米国の大手テック企業が出した「大量解雇」の言い分をまとめると、そのほとんどは「コロナ渦で収益が増加して、人を雇いすぎた」というものです。
コロナ渦の開始とともに、世界は急速にオンライン化され、eコマースの急増により、収益が桁外れに増加した。多くの人が、これはパンデミック終了後も続く恒久的な加速度的成長であると予測しました。私もそう考え、投資額を大幅に増やす決断をしました。しかし、残念ながら、これは私の期待通りにはいきませんでした。
過去2年間、私たちは劇的な成長期を経験しました。その成長に見合うように、そしてその成長を促進するために、私たちは今日直面しているものとは異なる経済的現実を採用したのです。
今年の見直しは、不透明な経済状況や、ここ数年で急速に採用が進んだことを考慮すると、より困難なものとなりました…本日は、こうした見直しの結果、さらなる役割の廃止という難しい決断を下したことをお伝えしたいと思います。11月に行った削減と、今日お伝えする削減を合わせると、18,000人強の職務を廃止する予定です。
しかし「The Verge」は、これらの企業が「倒産寸前の状態ではなく、最近でも大きな収益をあげている」と指摘。この大量解雇の原因は業績ではないと分析しています。ではなぜ、黒字にも関わらず、大手テック企業は大量解雇を進めるのでしょうか?
MITスローン経営大学院のマイケル・クスマノ氏は、その答えとして「投資家が企業を評価する方法を変えた」ことを挙げています。一般的に、企業が急成長しているとき、たとえば売上高が年間20%や30%上昇しているときは、誰も利益など気にしない、とクズマノ氏はいいます。しかし、今は成長期ではないので、投資家がより慎重になっているのです。

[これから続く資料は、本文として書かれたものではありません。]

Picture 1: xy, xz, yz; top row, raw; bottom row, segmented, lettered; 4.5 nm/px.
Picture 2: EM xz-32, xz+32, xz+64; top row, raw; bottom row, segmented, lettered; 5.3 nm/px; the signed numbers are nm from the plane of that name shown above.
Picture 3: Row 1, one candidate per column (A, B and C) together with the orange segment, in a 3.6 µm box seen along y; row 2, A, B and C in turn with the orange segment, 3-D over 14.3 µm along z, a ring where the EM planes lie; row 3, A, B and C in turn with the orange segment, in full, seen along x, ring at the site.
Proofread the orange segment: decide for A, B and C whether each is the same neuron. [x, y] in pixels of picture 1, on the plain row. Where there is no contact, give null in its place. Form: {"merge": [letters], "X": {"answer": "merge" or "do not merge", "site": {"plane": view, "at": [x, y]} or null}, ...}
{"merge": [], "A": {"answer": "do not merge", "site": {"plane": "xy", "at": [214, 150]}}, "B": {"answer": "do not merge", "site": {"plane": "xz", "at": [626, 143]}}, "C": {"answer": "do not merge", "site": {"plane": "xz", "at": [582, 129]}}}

技術系企業は、数百億ドル、場合によっては数千億ドルの蓄えを持っている。しかし、彼らはそれを経営に役立てようとはしない。投資家が決算書を読むとき、これらの埋蔵金について考えているわけでもない。技術系企業の投資価値を測る指標の1つは、従業員1人当たりの売上高だ。パンデミック時にスタッフを大量に雇用したため、従業員1人当たりの売上高は減少していることになる。

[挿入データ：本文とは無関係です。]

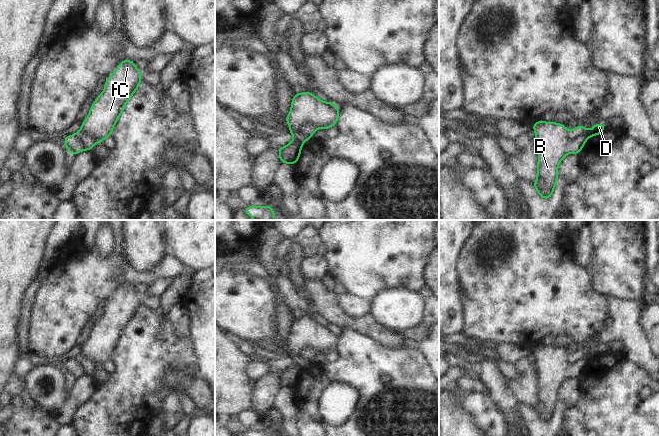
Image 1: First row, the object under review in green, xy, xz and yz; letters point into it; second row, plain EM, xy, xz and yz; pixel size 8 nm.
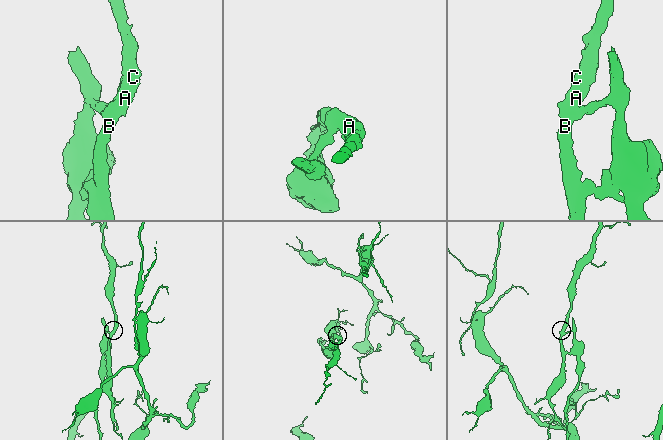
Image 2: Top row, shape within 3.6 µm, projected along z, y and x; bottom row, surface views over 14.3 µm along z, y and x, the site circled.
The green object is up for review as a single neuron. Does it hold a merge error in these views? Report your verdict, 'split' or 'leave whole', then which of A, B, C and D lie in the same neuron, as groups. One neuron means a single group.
split; A B C / D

マイクロソフトのようなソフトウェア会社は「従業員一人当たりの売上が50万ドル、あるいは最低でも30万ドルであるべきだと考えられる」とクスマノ氏はいいます。同氏によれば、「それを下回り始めると、従業員数が多すぎるのではないかと心配になる」 のだそうです。
解雇される従業員側としては〝血も涙もない〟としかいいようのない話ですが、結局のところ大量解雇が企業のためになるかといえば、クスマノ氏は、これが「よく分からない」といいます。
大量解雇を推す投資家の考えは、退職金で何百万円、何十億円という初期支出があっても、従業員に支払う給料が減れば、継続的に会社の経費が減るというものです。しかし、このテーマについて詳しいスタンフォード大学ビジネススクールのジェフリー・フェッファー教授は「レイオフはコスト削減にはならないだろう」と断言しています。
多くの場合、企業はコストに問題を抱えているのではなく、収益に問題を抱えているのです。従業員を削減しても、収益が上がるわけではありません。むしろ減少させることになるでしょう。